→ Problem: Produce all the records again exactly as they stand.
========
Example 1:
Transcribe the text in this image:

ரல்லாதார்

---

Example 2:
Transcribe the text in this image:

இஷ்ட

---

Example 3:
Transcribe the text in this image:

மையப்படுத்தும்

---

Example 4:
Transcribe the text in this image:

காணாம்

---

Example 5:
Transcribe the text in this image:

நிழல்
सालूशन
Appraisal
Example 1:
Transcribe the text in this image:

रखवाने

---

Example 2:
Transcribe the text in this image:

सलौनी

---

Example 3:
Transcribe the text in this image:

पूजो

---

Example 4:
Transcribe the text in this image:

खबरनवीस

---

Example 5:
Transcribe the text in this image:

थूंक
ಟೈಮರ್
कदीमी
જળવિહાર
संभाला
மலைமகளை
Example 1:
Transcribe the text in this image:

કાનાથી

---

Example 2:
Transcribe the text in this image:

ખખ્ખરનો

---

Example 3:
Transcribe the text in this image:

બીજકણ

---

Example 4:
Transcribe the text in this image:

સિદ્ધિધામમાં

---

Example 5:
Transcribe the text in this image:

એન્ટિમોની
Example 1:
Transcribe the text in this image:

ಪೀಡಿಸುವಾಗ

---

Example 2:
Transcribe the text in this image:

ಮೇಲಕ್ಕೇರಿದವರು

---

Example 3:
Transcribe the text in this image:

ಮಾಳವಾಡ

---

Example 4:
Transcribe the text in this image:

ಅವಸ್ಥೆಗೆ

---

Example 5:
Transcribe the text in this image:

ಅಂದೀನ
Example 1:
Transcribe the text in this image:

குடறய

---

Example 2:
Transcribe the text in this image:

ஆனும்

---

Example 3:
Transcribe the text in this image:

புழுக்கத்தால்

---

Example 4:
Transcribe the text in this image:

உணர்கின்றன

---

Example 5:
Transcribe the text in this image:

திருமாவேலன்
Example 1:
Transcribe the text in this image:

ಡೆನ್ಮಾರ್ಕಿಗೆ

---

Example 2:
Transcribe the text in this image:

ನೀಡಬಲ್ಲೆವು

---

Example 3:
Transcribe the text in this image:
========
→ Expected answer:
Example 1:
Transcribe the text in this image:

ரல்லாதார்

---

Example 2:
Transcribe the text in this image:

இஷ்ட

---

Example 3:
Transcribe the text in this image:

மையப்படுத்தும்

---

Example 4:
Transcribe the text in this image:

காணாம்

---

Example 5:
Transcribe the text in this image:

நிழல்
सालूशन
Appraisal
Example 1:
Transcribe the text in this image:

रखवाने

---

Example 2:
Transcribe the text in this image:

सलौनी

---

Example 3:
Transcribe the text in this image:

पूजो

---

Example 4:
Transcribe the text in this image:

खबरनवीस

---

Example 5:
Transcribe the text in this image:

थूंक
ಟೈಮರ್
कदीमी
જળવિહાર
संभाला
மலைமகளை
Example 1:
Transcribe the text in this image:

કાનાથી

---

Example 2:
Transcribe the text in this image:

ખખ્ખરનો

---

Example 3:
Transcribe the text in this image:

બીજકણ

---

Example 4:
Transcribe the text in this image:

સિદ્ધિધામમાં

---

Example 5:
Transcribe the text in this image:

એન્ટિમોની
Example 1:
Transcribe the text in this image:

ಪೀಡಿಸುವಾಗ

---

Example 2:
Transcribe the text in this image:

ಮೇಲಕ್ಕೇರಿದವರು

---

Example 3:
Transcribe the text in this image:

ಮಾಳವಾಡ

---

Example 4:
Transcribe the text in this image:

ಅವಸ್ಥೆಗೆ

---

Example 5:
Transcribe the text in this image:

ಅಂದೀನ
Example 1:
Transcribe the text in this image:

குடறய

---

Example 2:
Transcribe the text in this image:

ஆனும்

---

Example 3:
Transcribe the text in this image:

புழுக்கத்தால்

---

Example 4:
Transcribe the text in this image:

உணர்கின்றன

---

Example 5:
Transcribe the text in this image:

திருமாவேலன்
Example 1:
Transcribe the text in this image:

ಡೆನ್ಮಾರ್ಕಿಗೆ

---

Example 2:
Transcribe the text in this image:

ನೀಡಬಲ್ಲೆವು

---

Example 3:
Transcribe the text in this image:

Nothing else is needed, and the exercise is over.